Un homme debout face à la fenêtre, baigné par la lumière d’un matin ensoleillé : contrastant violemment avec le titre de l’ouvrage, l’illustration de couverture choisie pour l’édition française de Dans la prison résume pourtant à merveille une dépiction sereine et anti-dramatique au possible de l’univers carcéral, à des années-lumière des clichés du « film de prison » ou des premiers chapitres de Coq de combat de Hasimoto et Tanaka. Un livre qui témoigne à nouveau des efforts d’Ego Comme X -le bouillant éditeur angoumoisin du Journal de Fabrice Neaud- pour présenter en France quelques grands noms méconnus de la BD japonaise, après L’Homme sans talent de Yoshiharu Tsuge.
Dans la prison offre d’ailleurs certaines similitudes avec le chef-d’oeuvre de Tsuge : même inspiration autobiographique, même volonté de la part de deux auteurs mythiques et réputés misanthropes de vivre en marge. Cependant, si cette rupture est pour « l’homme sans talent » liée à un choix délibéré -plus ou moins assumé néanmoins-, elle est ici subie par le personnage, mais beaucoup mieux vécue : Kazuichi Hanawa a en effet bel et bien été condamné à plusieurs années de prison en 1995, pour détention illégale d’armes à feu, son Violon d’Ingres. Pourquoi s’en faire ? Tel semble être la posture de l’auteur, que seule l’interdiction de fumer dans sa cellule semble vraiment affecter. Pour le reste, Hanawa fait contre mauvaise fortune bon coeur, et semble même tirer un lancinant plaisir de cette situation : quoi de mieux pour la paix de l’âme qu’une vie bien réglée, des travaux manuels simples et répétitifs, une alimentation saine et abondante ?

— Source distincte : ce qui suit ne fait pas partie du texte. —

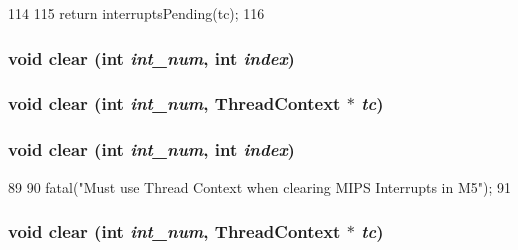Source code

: \begin{DoxyCode}
114     {
115         return interruptsPending(tc);
116     }
\end{DoxyCode}
\hypertarget{classMipsISA_1_1Interrupts_af60c3484087379d0330467d77f6cbaae}{
\subsubsection[{clear}]{\setlength{\rightskip}{0pt plus 5cm}void clear (int {\em int\_\-num}, \/  int {\em index})}}
\label{classMipsISA_1_1Interrupts_af60c3484087379d0330467d77f6cbaae}
\hypertarget{classMipsISA_1_1Interrupts_a10ed3ba8ce3bd81e1732b0a9a7087a27}{
\subsubsection[{clear}]{\setlength{\rightskip}{0pt plus 5cm}void clear (int {\em int\_\-num}, \/  {\bf ThreadContext} $\ast$ {\em tc})}}
\label{classMipsISA_1_1Interrupts_a10ed3ba8ce3bd81e1732b0a9a7087a27}
\hypertarget{classMipsISA_1_1Interrupts_af60c3484087379d0330467d77f6cbaae}{
\subsubsection[{clear}]{\setlength{\rightskip}{0pt plus 5cm}void clear (int {\em int\_\-num}, \/  int {\em index})}}
\label{classMipsISA_1_1Interrupts_af60c3484087379d0330467d77f6cbaae}



\begin{DoxyCode}
89 {
90     fatal("Must use Thread Context when clearing MIPS Interrupts in M5");
91 }
\end{DoxyCode}
\hypertarget{classMipsISA_1_1Interrupts_a10ed3ba8ce3bd81e1732b0a9a7087a27}{
\subsubsection[{clear}]{\setlength{\rightskip}{0pt plus 5cm}void clear (int {\em int\_\-num}, \/  {\bf ThreadContext} $\ast$ {\em tc})}}
\label{classMipsISA_1_1Interrupts_a10ed3ba8ce3bd81e1732b0a9a7087a27}



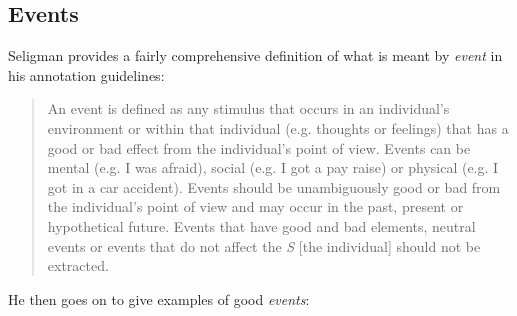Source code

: \documentclass[a4paper,12pt]{article}
\begin{document}
\subsection{Events}
\begin{comment}
Seligman defines events as ``any stimulus that occurs in an individual’s environment or
within that individual (e.g. thoughts or feelings) that has a good or bad effect from the individual’s point of
view.'' He further elaborates that events may be mental, social, or physical. An example of a mental event is
“I was afraid.” An example of a social event is “I got a pay raise.” An example of a physical event is “I got in a
car accident.” Though all of these examples are stated in the simple past, events may occur in the past (“I
was afraid”), present (“I am afraid”), or hypothetical future (“I may become afraid”).
A critical element of defining events is their polarity. Events must be \emph{unambiguously positive or negative
in terms of its effects from the perspective of the speaker.} If the speaker has conflicted feelings about
the event, it should not be annotated. If the speaker feels that the event is neutral (neither positive or
negative) then it should not be annotated. If the event does not impact the speaker, it should not be
annotated. Remember that what is important is how the speaker perceives the event. As an annotator, you
may think that an event is positive, but the client could feel negatively or conflicted about it (e.g. quitting
smoking).
\end{comment}

Seligman provides a fairly comprehensive definition of what is meant by \emph{event} in his annotation guidelines: %

\begin{quote}
    An event is defined as any stimulus that occurs in an individual's environment or within that individual (e.g. thoughts or feelings) that has a good or bad effect from the individual's point of view.
    Events can be mental (e.g. I was afraid), social (e.g. I got a pay raise) or physical (e.g. I got in a car accident).
    Events should be unambiguously good or bad from the individual's point of view and may occur in the past, present or hypothetical future.
    Events that have good and bad elements, neutral events or events that do not affect the \emph{S} [the individual] should not be extracted.
\end{quote}

He then goes on to give examples of good \emph{events}: %
\begin{quote}
\end{quote}
\end{document}
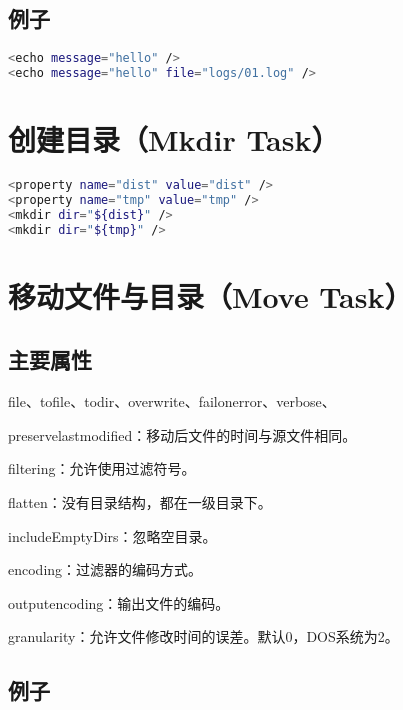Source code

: \subsection{例子}

\begin{lstlisting}[language=Bash]
<echo message="hello" />
<echo message="hello" file="logs/01.log" />
\end{lstlisting}






\section{创建目录（Mkdir Task）}

\begin{lstlisting}[language=Bash]
<property name="dist" value="dist" />
<property name="tmp" value="tmp" />
<mkdir dir="${dist}" />
<mkdir dir="${tmp}" />
\end{lstlisting}






\section{移动文件与目录（Move Task）}

\subsection{主要属性}

file、tofile、todir、overwrite、failonerror、verbose、

preservelastmodified：移动后文件的时间与源文件相同。

filtering：允许使用过滤符号。

flatten：没有目录结构，都在一级目录下。

includeEmptyDirs：忽略空目录。

encoding：过滤器的编码方式。

outputencoding：输出文件的编码。

granularity：允许文件修改时间的误差。默认0，DOS系统为2。

\subsection{例子}









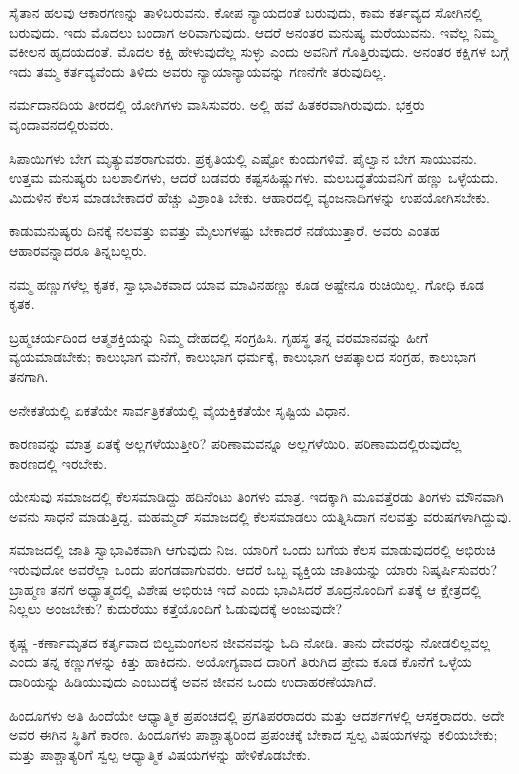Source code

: ಸೈತಾನ ಹಲವು ಆಕಾರಗಣನ್ನು ತಾಳಿಬರುವನು. ಕೋಪ ನ್ಯಾಯದಂತೆ ಬರುವುದು, ಕಾಮ ಕರ್ತವ್ಯದ ಸೋಗಿನಲ್ಲಿ ಬರುವುದು. ಇದು ಮೊದಲು ಬಂದಾಗ ಅರಿವಾಗುವುದು. ಆದರೆ ಅನಂತರ ಮನುಷ್ಯ ಮರೆಯುವನು. ಇವೆಲ್ಲ ನಿಮ್ಮ ವಕೀಲನ ಹೃದಯದಂತೆ. ಮೊದಲ ಕಕ್ಷಿ ಹೇಳುವುದೆಲ್ಲ ಸುಳ್ಳು ಎಂದು ಅವನಿಗೆ ಗೊತ್ತಿರುವುದು. ಅನಂತರ ಕಕ್ಷಿಗಳ ಬಗ್ಗೆ ಇದು ತಮ್ಮ ಕರ್ತವ್ಯವೆಂದು ತಿಳಿದು ಅವರು ನ್ಯಾಯಾನ್ಯಾಯವನ್ನು ಗಣನೆಗೇ ತರುವುದಿಲ್ಲ.

ನರ್ಮದಾನದಿಯ ತೀರದಲ್ಲಿ ಯೋಗಿಗಳು ವಾಸಿಸುವರು. ಅಲ್ಲಿ ಹವೆ ಹಿತಕರವಾಗಿರುವುದು. ಭಕ್ತರು ವೃಂದಾವನದಲ್ಲಿರುವರು.

ಸಿಪಾಯಿಗಳು ಬೇಗ ಮೃತ್ಯುವಶರಾಗುವರು. ಪ್ರಕೃತಿಯಲ್ಲಿ ಎಷ್ಟೋ ಕುಂದುಗಳಿವೆ. ಪೈಲ್ವಾನ ಬೇಗ ಸಾಯುವನು. ಉತ್ತಮ ಮನುಷ್ಯರು  ಬಲಶಾಲಿಗಳು, ಆದರೆ ಬಡವರು ಕಷ್ಟಸಹಿಷ್ಣುಗಳು. ಮಲಬದ್ಧತೆಯವನಿಗೆ ಹಣ್ಣು ಒಳ್ಳೆಯದು. ಮಿದುಳಿನ ಕೆಲಸ ಮಾಡಬೇಕಾದರೆ ಹೆಚ್ಚು ವಿಶ್ರಾಂತಿ ಬೇಕು. ಆಹಾರದಲ್ಲಿ ವ್ಯಂಜನಾದಿಗಳನ್ನು ಉಪಯೋಗಿಸಬೇಕು.

ಕಾಡುಮನುಷ್ಯರು ದಿನಕ್ಕೆ ನಲವತ್ತು ಐವತ್ತು ಮೈಲುಗಳಷ್ಟು ಬೇಕಾದರೆ ನಡೆಯುತ್ತಾರೆ. ಅವರು ಎಂತಹ ಆಹಾರವನ್ನಾದರೂ ತಿನ್ನಬಲ್ಲರು.

ನಮ್ಮ ಹಣ್ಣುಗಳೆಲ್ಲ ಕೃತಕ, ಸ್ವಾಭಾವಿಕವಾದ ಯಾವ ಮಾವಿನಹಣ್ಣು ಕೂಡ ಅಷ್ಟೇನೂ ರುಚಿಯಿಲ್ಲ. ಗೋಧಿ ಕೂಡ ಕೃತಕ.

ಬ್ರಹ್ಮಚರ್ಯದಿಂದ ಆತ್ಮಶಕ್ತಿಯನ್ನು ನಿಮ್ಮ ದೇಹದಲ್ಲಿ ಸಂಗ್ರಹಿಸಿ. ಗೃಹಸ್ಥ ತನ್ನ ವರಮಾನವನ್ನು ಹೀಗೆ ವ್ಯಯಮಾಡಬೇಕು; ಕಾಲುಭಾಗ ಮನೆಗೆ, ಕಾಲುಭಾಗ ಧರ್ಮಕ್ಕೆ, ಕಾಲುಭಾಗ ಆಪತ್ಕಾಲದ ಸಂಗ್ರಹ, ಕಾಲುಭಾಗ ತನಗಾಗಿ.

ಅನೇಕತೆಯಲ್ಲಿ ಏಕತೆಯೇ ಸಾರ್ವತ್ರಿಕತೆಯಲ್ಲಿ ವೈಯಕ್ತಿಕತೆಯೇ ಸೃಷ್ಟಿಯ ವಿಧಾನ.

ಕಾರಣವನ್ನು ಮಾತ್ರ ಏತಕ್ಕೆ ಅಲ್ಲಗಳೆಯುತ್ತೀರಿ? ಪರಿಣಾಮವನ್ನೂ ಅಲ್ಲಗಳೆಯಿರಿ. ಪರಿಣಾಮದಲ್ಲಿರುವುದೆಲ್ಲ ಕಾರಣದಲ್ಲಿ ಇರಬೇಕು.

ಯೇಸುವು ಸಮಾಜದಲ್ಲಿ ಕೆಲಸಮಾಡಿದ್ದು ಹದಿನೆಂಟು ತಿಂಗಳು ಮಾತ್ರ. ಇದಕ್ಕಾಗಿ ಮೂವತ್ತೆರಡು ತಿಂಗಳು ಮೌನವಾಗಿ ಅವನು ಸಾಧನೆ ಮಾಡುತ್ತಿದ್ದ. ಮಹಮ್ಮದ್ ಸಮಾಜದಲ್ಲಿ ಕೆಲಸಮಾಡಲು ಯತ್ನಿಸಿದಾಗ ನಲವತ್ತು ವರುಷಗಳಾಗಿದ್ದುವು.

ಸಮಾಜದಲ್ಲಿ ಜಾತಿ ಸ್ವಾಭಾವಿಕವಾಗಿ ಆಗುವುದು ನಿಜ. ಯಾರಿಗೆ ಒಂದು ಬಗೆಯ ಕೆಲಸ ಮಾಡುವುದರಲ್ಲಿ ಅಭಿರುಚಿ ಇರುವುದೋ ಅವರೆಲ್ಲಾ ಒಂದು ಪಂಗಡವಾಗುವರು. ಆದರೆ ಒಬ್ಬ ವ್ಯಕ್ತಿಯ ಜಾತಿಯನ್ನು ಯಾರು ನಿಷ್ಕರ್ಷಿಸುವರು? ಬ್ರಾಹ್ಮಣ ತನಗೆ ಅಧ್ಯಾತ್ಮದಲ್ಲಿ ವಿಶೇಷ ಅಭಿರುಚಿ ಇದೆ ಎಂದು ಭಾವಿಸಿದರೆ ಶೂದ್ರನೊಂದಿಗೆ ಏತಕ್ಕೆ ಆ ಕ್ಷೇತ್ರದಲ್ಲಿ ನಿಲ್ಲಲು ಅಂಜಬೇಕು? ಕುದುರೆಯು ಕತ್ತೆಯೊಂದಿಗೆ ಓಡುವುದಕ್ಕೆ ಅಂಜುವುದೇ?

ಕೃಷ್ಣ -ಕರ್ಣಾಮೃತದ ಕರ್ತೃವಾದ ಬಿಲ್ವಮಂಗಲನ ಜೀವನವನ್ನು ಓದಿ ನೋಡಿ. ತಾನು ದೇವರನ್ನು ನೋಡಲಿಲ್ಲವಲ್ಲ ಎಂದು ತನ್ನ ಕಣ್ಣುಗಳನ್ನು ಕಿತ್ತು ಹಾಕಿದನು. ಅಯೋಗ್ಯವಾದ ದಾರಿಗೆ ತಿರುಗಿದ ಪ್ರೇಮ ಕೂಡ ಕೊನೆಗೆ ಒಳ್ಳೆಯ ದಾರಿಯನ್ನು ಹಿಡಿಯುವುದು ಎಂಬುದಕ್ಕೆ ಅವನ ಜೀವನ ಒಂದು ಉದಾಹರಣೆಯಾಗಿದೆ.

ಹಿಂದೂಗಳು ಅತಿ ಹಿಂದೆಯೇ ಆಧ್ಯಾತ್ಮಿಕ ಪ್ರಪಂಚದಲ್ಲಿ ಪ್ರಗತಿಪರರಾದರು ಮತ್ತು ಆದರ್ಶಗಳಲ್ಲಿ ಆಸಕ್ತರಾದರು. ಅದೇ ಅವರ ಈಗಿನ ಸ್ಥಿತಿಗೆ ಕಾರಣ. ಹಿಂದೂಗಳು ಪಾಶ್ಚಾತ್ಯರಿಂದ ಪ್ರಪಂಚಕ್ಕೆ ಬೇಕಾದ ಸ್ವಲ್ಪ ವಿಷಯಗಳನ್ನು ಕಲಿಯಬೇಕು; ಮತ್ತು ಪಾಶ್ಚಾತ್ಯರಿಗೆ ಸ್ವಲ್ಪ ಆಧ್ಯಾತ್ಮಿಕ ವಿಷಯಗಳನ್ನು ಹೇಳಿಕೊಡಬೇಕು.

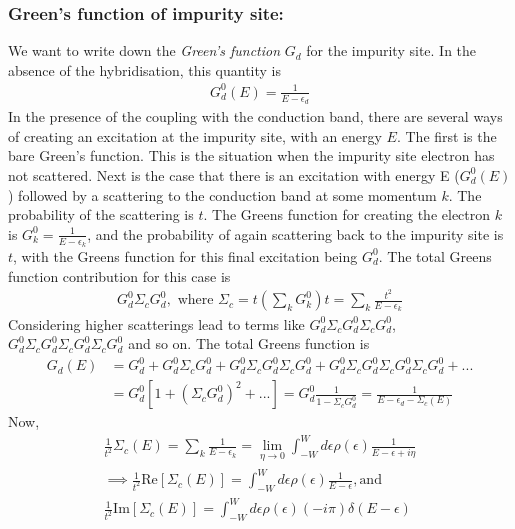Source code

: \documentclass[twoside,11pt]{report}
\numberwithin{equation}{section}
\begin{document}
\subsubsection{Green's function of impurity site:}
We want to write down the \textit{Green's function} \(G_d\) for the impurity site.
In the absence of the hybridisation, this quantity is
\begin{equation}\begin{aligned}
G^0_d(E) = \frac{1}{E - \epsilon_d}
\end{aligned}\end{equation}
In the presence of the coupling with the conduction band, there are several ways of creating an excitation at the impurity site, with an energy \(E\).
The first is the bare Green's function.
This is the situation when the impurity site electron has not scattered.
Next is the case that there is an excitation with energy E (\(G^0_d(E)\)) followed by a scattering to the conduction band at some momentum \(k\).
The probability of the scattering is \(t\).
The Greens function for creating the electron \(k\) is \(G^0_k = \frac{1}{E-\epsilon_k}\), and the probability of again scattering back to the impurity site is \(t\), with the Greens function for this final excitation being \(G^0_d\).
The total Greens function contribution for this case is
\begin{equation}\begin{aligned}
	G^0_d \Sigma_c G^0_d, \text{  where  }\Sigma_c = t \left(\sum_k G^0_k\right) t = \sum_k \frac{t^2}{E - \epsilon_k}
\end{aligned}\end{equation}
Considering higher scatterings lead to terms like \(G^0_d \Sigma_c G^0_d\Sigma_c G^0_d\),\\\(G^0_d \Sigma_c G^0_d\Sigma_c G^0_d\Sigma_c G^0_d\) and so on.
The total Greens function is
\begin{equation}\begin{aligned}
G_d(E) &= G^0_d + G^0_d \Sigma_c G^0_d + G^0_d \Sigma_c G^0_d\Sigma_c G^0_d + G^0_d \Sigma_c G^0_d\Sigma_c G^0_d\Sigma_c G^0_d + ...
\\
       &= G^0_d\left[1+\left(\Sigma_c G^0_d\right)^2+...\right] = G^0_d \frac{1}{1-\Sigma_c G^0_d} = \frac{1}{E - \epsilon_d - \Sigma_c(E)} 
\end{aligned}\end{equation}
Now,
\begin{gather}
\frac{1}{t^2}\Sigma_c(E) = \sum_k \frac{1}{E - \epsilon_k} = \lim_{\eta \rightarrow 0}\int_{-W}^W d\epsilon \rho(\epsilon) \frac{1}{E - \epsilon + i\eta}\\
\implies \frac{1}{t^2}\text{Re} \left[\Sigma_c(E)\right] = \int_{-W}^W d\epsilon \rho(\epsilon)\frac{1}{E - \epsilon}, \text{and }\\
\frac{1}{t^2}\text{Im} \left[\Sigma_c(E)\right] = \int_{-W}^W d\epsilon \rho(\epsilon) (-i\pi)\delta(E-\epsilon)
\end{gather}
\end{document}
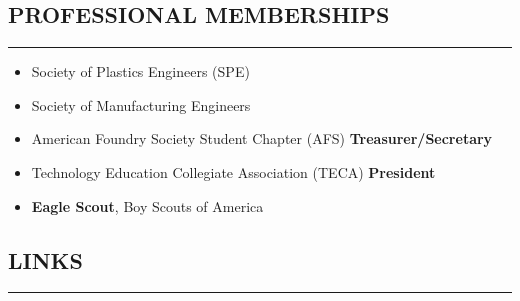 \documentclass[11pt,letterpaper]{article}
\begin{document}
\subsection*{PROFESSIONAL MEMBERSHIPS}
	\vspace{-0.5em}
	\hrule
	\vspace{0.8em}
	\begin{itemize}
		\item Society of Plastics Engineers (SPE)
		\item Society of Manufacturing Engineers
		\item American Foundry Society Student Chapter (AFS) \textbf{Treasurer/Secretary}
		\item Technology Education Collegiate Association (TECA) \textbf{President}
		\item \textbf{Eagle Scout}, Boy Scouts of America
	\end{itemize}
	
\subsection*{LINKS}
	\vspace{-0.5em}
	\hrule
	\vspace{-0.6em}
	
	\renewcommand{\theendnote}{ } %
	\theendnotes
	
\end{document}
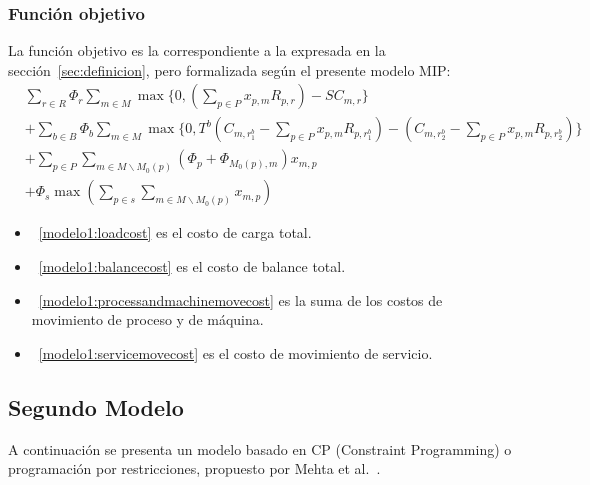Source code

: \documentclass[../informe2.tex]{subfiles}
\begin{document}
\subsubsection{Función objetivo}
La función objetivo es la correspondiente a la expresada en la sección~\ref{sec:definicion}, pero formalizada según el presente modelo MIP:\@
\begin{align}
	\label{modelo1:loadcost}& \sum_{r \in R}\Phi_{r}\sum_{m \in M}\max \{ 0,(\sum_{p \in P}x_{p,m}R_{p,r}) - SC_{m,r} \} \\
	\label{modelo1:balancecost}&+ \sum_{b \in B}\Phi_{b}\sum_{m \in M}\max\{0, T^b(C_{m,r_{1}^b} - \sum_{p \in P}x_{p,m}R_{p,r_{1}^b}) - (C_{m,r_{2}^b} - \sum_{p \in P}x_{p,m}R_{p,r_{2}^b})\} \\
	\label{modelo1:processandmachinemovecost}&+ \sum_{p \in P}\sum_{m \in M \backslash M_0(p)}(\Phi_{p} + \Phi_{M_0(p),m})x_{m,p} \\
	\label{modelo1:servicemovecost}&+ \Phi_{s}\max(\sum_{p \in s}\sum_{m \in M \backslash M_0(p)}x_{m,p})
\end{align}
\bigskip
\begin{itemize}
	\item~\eqref{modelo1:loadcost} es el costo de carga total.
	\item~\eqref{modelo1:balancecost} es el costo de balance total.
	\item~\eqref{modelo1:processandmachinemovecost} es la suma de los costos de movimiento de proceso y de máquina.
	\item~\eqref{modelo1:servicemovecost} es el costo de movimiento de servicio.
\end{itemize}


\subsection{Segundo Modelo}
A continuación se presenta un modelo basado en CP (Constraint Programming) o programación por restricciones, propuesto por Mehta et al.~\cite{mehta2012comparing}.
\end{document}
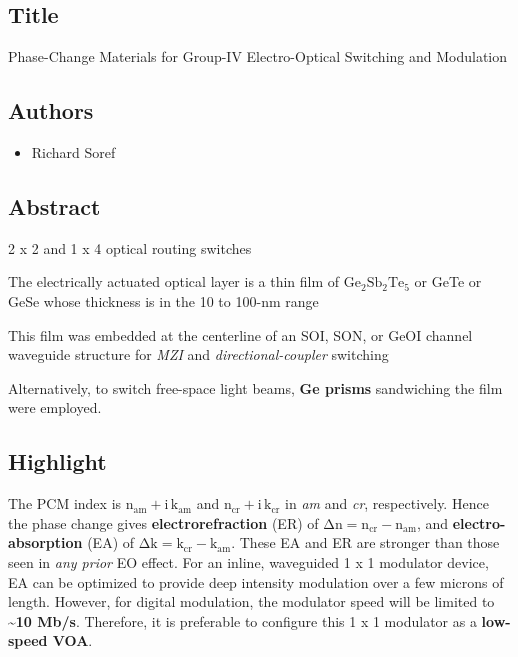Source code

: \documentclass[]{article}
\date{}
\providecommand{\tightlist}{%
  \setlength{\itemsep}{0pt}\setlength{\parskip}{0pt}}
\begin{document}
\subsection{Title}\label{title}

Phase-Change Materials for Group-IV Electro-Optical Switching and
Modulation

\subsection{Authors}\label{authors}

\begin{itemize}
\tightlist
\item
  Richard Soref
\end{itemize}

\subsection{Abstract}\label{abstract}

2 x 2 and 1 x 4 optical routing switches

The electrically actuated optical layer is a thin film of
\(\mathrm{Ge_2 Sb_2 Te_5}\) or GeTe or GeSe whose thickness is in the 10
to 100-nm range

This film was embedded at the centerline of an SOI, SON, or GeOI channel
waveguide structure for \emph{MZI} and \emph{directional-coupler}
switching

Alternatively, to switch free-space light beams, \textbf{Ge prisms}
sandwiching the film were employed.

\subsection{Highlight}\label{highlight}

The PCM index is \(\mathrm{n_{am} + i\,k_{am}}\) and
\(\mathrm{n_{cr} + i\,k_{cr}}\) in \emph{am} and \emph{cr},
respectively. Hence the phase change gives \textbf{electrorefraction}
(ER) of \(\mathrm{\Delta n = n_{cr} -n_{am}}\), and
\textbf{electro-absorption} (EA) of
\(\mathrm{\Delta k = k_{cr} - k_{am}}\). These EA and ER are stronger
than those seen in \emph{any prior} EO effect. For an inline, waveguided
1 x 1 modulator device, EA can be optimized to provide deep intensity
modulation over a few microns of length. However, for digital
modulation, the modulator speed will be limited to
\textbf{\textasciitilde{}10 Mb/s}. Therefore, it is preferable to
configure this 1 x 1 modulator as a \textbf{low-speed VOA}.
\end{document}
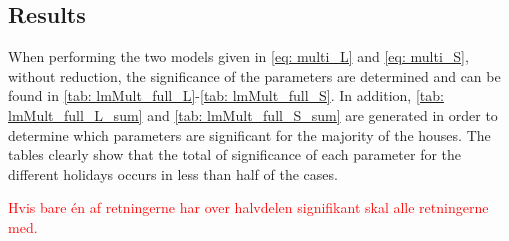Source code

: 

\subsection{Results}
\noindent When performing the two models given in \cref{eq: multi_L} and \cref{eq: multi_S}, without reduction, the significance of the parameters are determined and can be found in \cref{tab: lmMult_full_L}-\ref{tab: lmMult_full_S}. In addition, \cref{tab: lmMult_full_L_sum} and \cref{tab: lmMult_full_S_sum} are generated in order to determine which parameters are significant for the majority of the houses. The tables clearly show that the total of significance of each parameter for the different holidays occurs in less than half of the cases.

\textcolor{red}{Hvis bare én af retningerne har over halvdelen signifikant skal alle retningerne med.}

Derrière ce discours à contre-courant des représentations habituelles, on décèle pourtant en filigrane la violence sous-jacente et déshumanisante de l’univers carcéral. Dans cette prison incroyablement vétuste, hors du temps, les règles s’appliquent effectivement avec une rigueur stupéfiante : chaque geste du prisonnier semble s’inscrire dans un protocole immémorial, et dont la moindre entorse, plus petite soit-elle, est sévèrement réprimée par des gardiens à la perception quasi-surnaturelle. Comment Hanawa a-t-il pu s’y résoudre ? Paradoxalement, le mangaka semble trouver ici un répit bienvenu face aux difficultés matérielles inhérentes à la vie d’un auteur de BD alternative au Japon. Troublant.